Akamai Technologies President David Kenny quit as the company reported a 6.5 percent gain in net profit, leading to speculation he may be tapped as Yahoo's next CEO.

Kenny, 49, already a Yahoo director, is the only member of the embattled search-engine and media company's board to have direct experience in its immediate sector.

Since Carol Bartz, 63, was fired last month, Yahoo's interim CEO has been CFO Tim Morse, 41, a financial executive who was formerly CFO of Altera, the specialty semiconductor designer.

I now want to return to my first passion of pursuing emerging opportunities on the consumer Internet, Kenny said. He didn't provide further details but also resigned as a director of the Cambridge, Mass.-based Akamai, which manages servers to speed content delivery for clients like Apple and NBCUniversal.

Akamai shares jumped more than 15 percent in early Thursday trading to $27.41, in part because of the company's third-quarter performance and fourth-quarter forecast of  revenue around $315 million, higher than expected.

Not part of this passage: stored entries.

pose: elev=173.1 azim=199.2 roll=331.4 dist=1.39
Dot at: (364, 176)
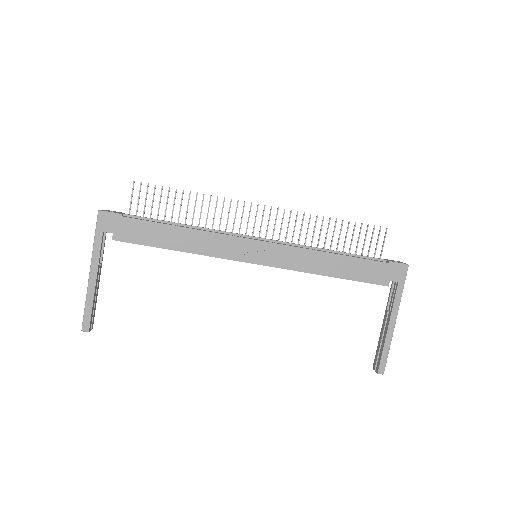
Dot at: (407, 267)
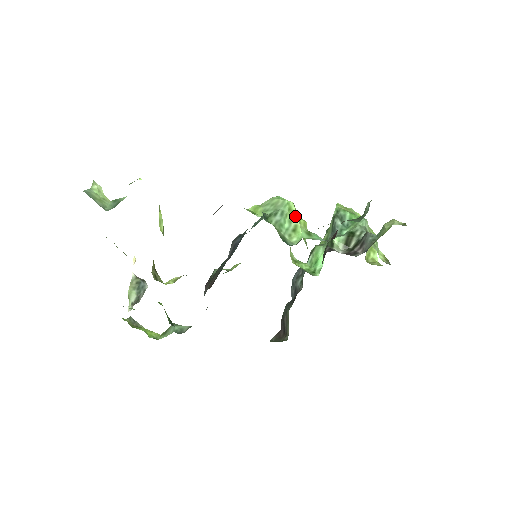
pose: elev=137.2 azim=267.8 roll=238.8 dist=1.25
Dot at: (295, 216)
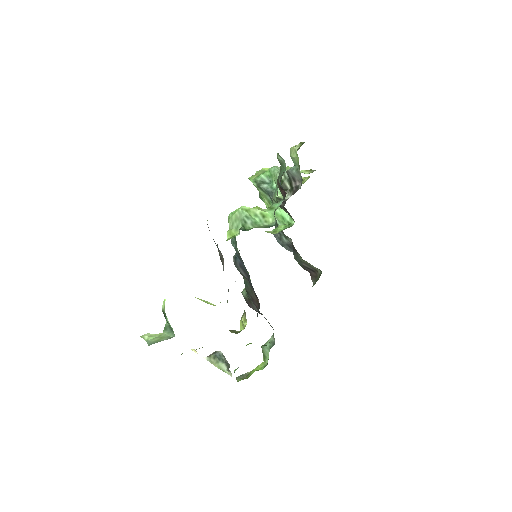
Dot at: (254, 210)
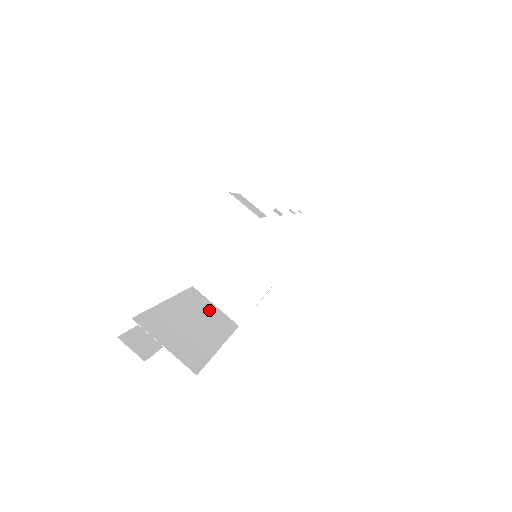
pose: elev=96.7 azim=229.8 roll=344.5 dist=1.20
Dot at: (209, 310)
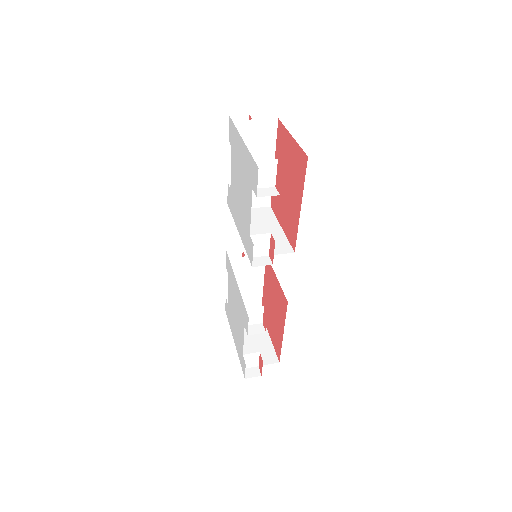
Dot at: occluded
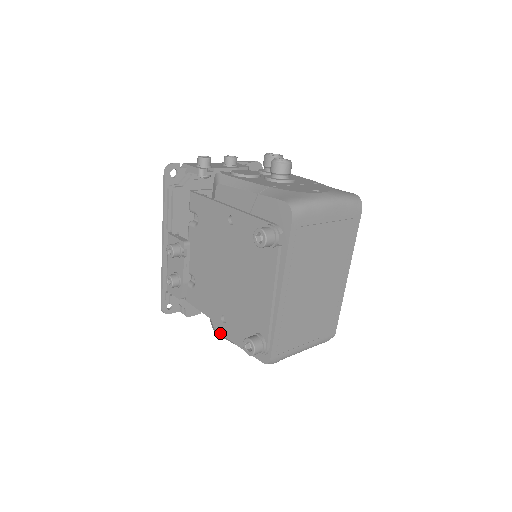
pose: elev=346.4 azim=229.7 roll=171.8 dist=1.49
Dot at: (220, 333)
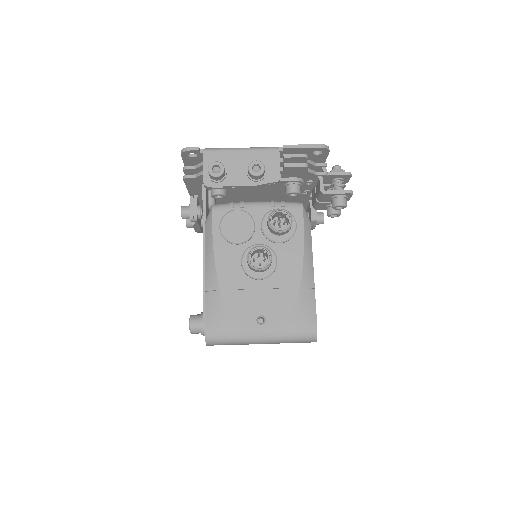
Dot at: occluded
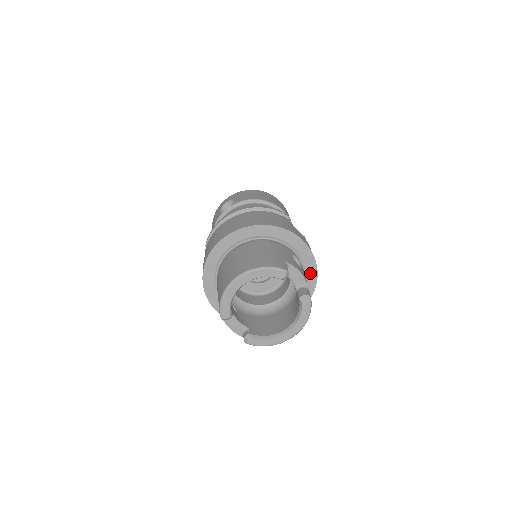
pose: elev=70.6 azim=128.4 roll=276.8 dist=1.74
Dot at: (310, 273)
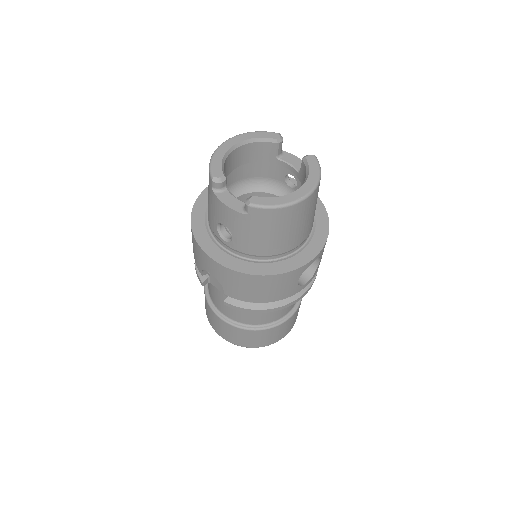
Dot at: (317, 209)
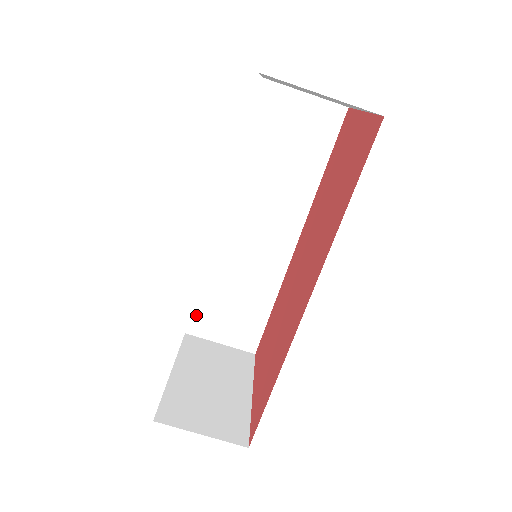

Yahoo shares rose 1.5 percent to $16.53, bringing the Sunnyvale, Calif.-based company's market capitalization to $20.2 billion. Since Bartz was fired Sept. 5, Yahoo shares have gained 29 percent.

Yahoo has hired Goldman Sachs and Allen & Co. for strategic advice but has not announced future plans. Takeover speculation has swirled around current technology partners such as Microsoft and China's Alibaba Group, as well as rival Google.

Private equity firms including Silver Lake Partners, Providence Equity Partners and Russia's Digital Sky Technologies have indicated some interest in the company.

Other Yahoo directors with technology experience include Vyomesh Joshi, EVP of Hewlett-Packard's huge Imaging and Printing Group; Brad Smith, CEO of Intuit, the web-based tax specialist as well as co-founder Jerry Yang, who served as CEO between 2007 and 2009,preceding Bartz.

Yahoo has hired Heidrick & Struggles, a large executive recruiter, Wall Street sources said. The firm was responsible for luring Bartz away from Autodesk, where she had been a successful CEO, to Yahoo.